I haven’t done one of these for a while, getting too verbose I guess, but here is a selection of interesting recent articles with just a few sentences about them.
Mola-Schenzle E, Staffler A, Klemme M, Pellegrini F, Molinaro G, Parhofer KG, et al. Clinically stable very low birthweight infants are at risk for recurrent tissue glucose fluctuations even after fully established enteral nutrition. Archives of Disease in Childhood – Fetal and Neonatal Edition. 2014. VLBW and ELBW babies continue to have unstable blood sugars, with low and high values even when you think it was safe to stop monitoring them so closely. What do we do about this? I sure don’t know.
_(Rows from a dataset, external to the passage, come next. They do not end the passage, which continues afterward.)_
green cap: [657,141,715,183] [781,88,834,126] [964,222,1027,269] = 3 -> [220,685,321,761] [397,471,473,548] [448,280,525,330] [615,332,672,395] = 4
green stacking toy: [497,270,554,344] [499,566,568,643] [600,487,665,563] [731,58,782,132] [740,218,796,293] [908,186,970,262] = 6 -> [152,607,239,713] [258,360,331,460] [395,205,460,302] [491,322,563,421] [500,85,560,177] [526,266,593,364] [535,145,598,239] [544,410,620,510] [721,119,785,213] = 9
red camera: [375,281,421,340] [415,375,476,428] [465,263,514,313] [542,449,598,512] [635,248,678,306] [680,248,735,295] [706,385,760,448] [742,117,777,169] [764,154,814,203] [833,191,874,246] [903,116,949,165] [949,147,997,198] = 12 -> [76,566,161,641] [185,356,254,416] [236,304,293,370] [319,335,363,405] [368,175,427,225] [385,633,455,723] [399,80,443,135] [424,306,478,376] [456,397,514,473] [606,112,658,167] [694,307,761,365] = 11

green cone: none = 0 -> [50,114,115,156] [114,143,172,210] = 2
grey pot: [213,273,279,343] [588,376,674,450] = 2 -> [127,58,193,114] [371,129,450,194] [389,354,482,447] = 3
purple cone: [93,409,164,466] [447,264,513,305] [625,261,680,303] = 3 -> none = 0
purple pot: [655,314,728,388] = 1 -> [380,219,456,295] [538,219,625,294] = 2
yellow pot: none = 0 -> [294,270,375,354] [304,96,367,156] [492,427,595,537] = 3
Okumus N, Beken S, Aydin B, Erol S, Dursun A, Fettah N, et al. Effect of Therapeutic Hypothermia on C-Reactive Protein Levels in Patients with Perinatal Asphyxia. American journal of perinatology. 2014(EFirst). Asphyxiated babies under hypothermia have elevated CRP. Asphyxia, and/or cooling is one of the many things that makes your CRP rise.
Hauglann L, Handegaard BH, Ulvund SE, Nordhov M, Rønning JA, Kaaresen PI. Cognitive outcome of early intervention in preterms at 7 and 9 years of age: a randomised controlled trial. Archives of Disease in Childhood – Fetal and Neonatal Edition. 2014. At 7 to 9 years of age the authors could find no benefit of their early intervention program on cognitive outcomes. I do not think this means that we should ditch the programs. They will be harder to justify, but I think we should still be helping families to learn how to help out their premies at home, and we need to focus on subgroups that have ore benefit, which in other studies are those with lower socio-economic status.
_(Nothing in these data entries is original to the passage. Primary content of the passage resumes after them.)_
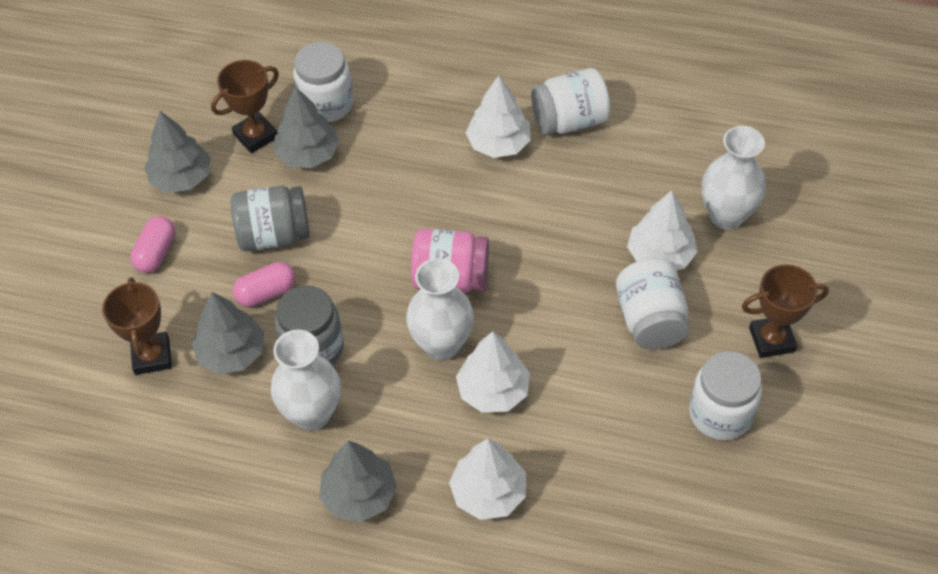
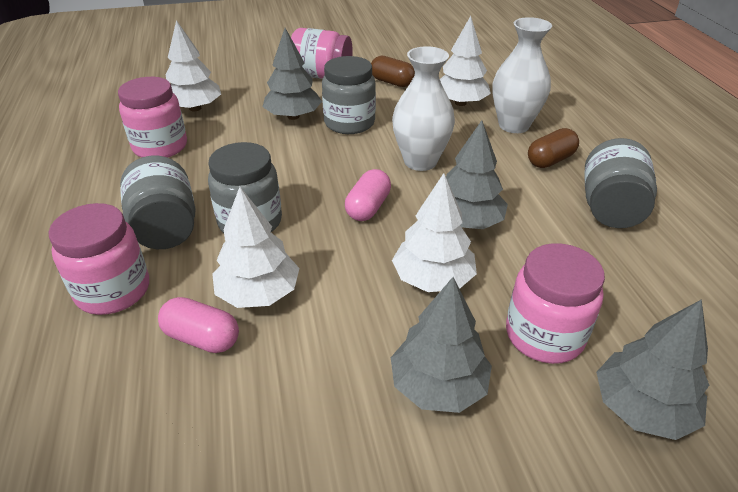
brown capsule: none = 0 -> [371,56,415,87] [528,128,579,168] = 2
brown trophy: [102,277,172,375] [211,60,279,153] [741,264,829,358] = 3 -> none = 0
grey jar: [231,186,310,251] [275,285,344,365] = 2 -> [120,156,196,249] [208,142,282,233] [322,56,376,134] [585,138,657,228] = 4
pink jar: [411,229,489,293] = 1 -> [49,203,149,315] [118,77,187,158] [291,28,353,79] [506,243,605,364] = 4
white jar: [293,42,353,123] [531,68,610,135] [616,258,690,350] [689,351,762,440] = 4 -> none = 0
white vase: [271,330,341,430] [406,258,474,360] [702,126,766,230] = 3 -> [392,46,455,171] [492,17,552,133] = 2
Meyer MP, Hou D, Ishrar NN, Dito I, te Pas AB. Initial Respiratory Support with Cold, Dry Gas versus Heated Humidified Gas and Admission Temperature of Preterm Infants. The Journal of Pediatrics. 2014. We don’t use cold dry gases to ventilate our premies at any other time, so why in the delivery room? This is a multi-center RCT examining the question. Using Warmed humidified gases resulted in more infants being normotthermic on admission to the NICU, especially the very preterm babies. With 100 babies in each group there were no other significant differences in clinical outcomes, but most differences were in the direction of a beneficial effect of warming and humidifying the gases. A larger study is worth doing I think but will be hard to fund with these modest differences between groups.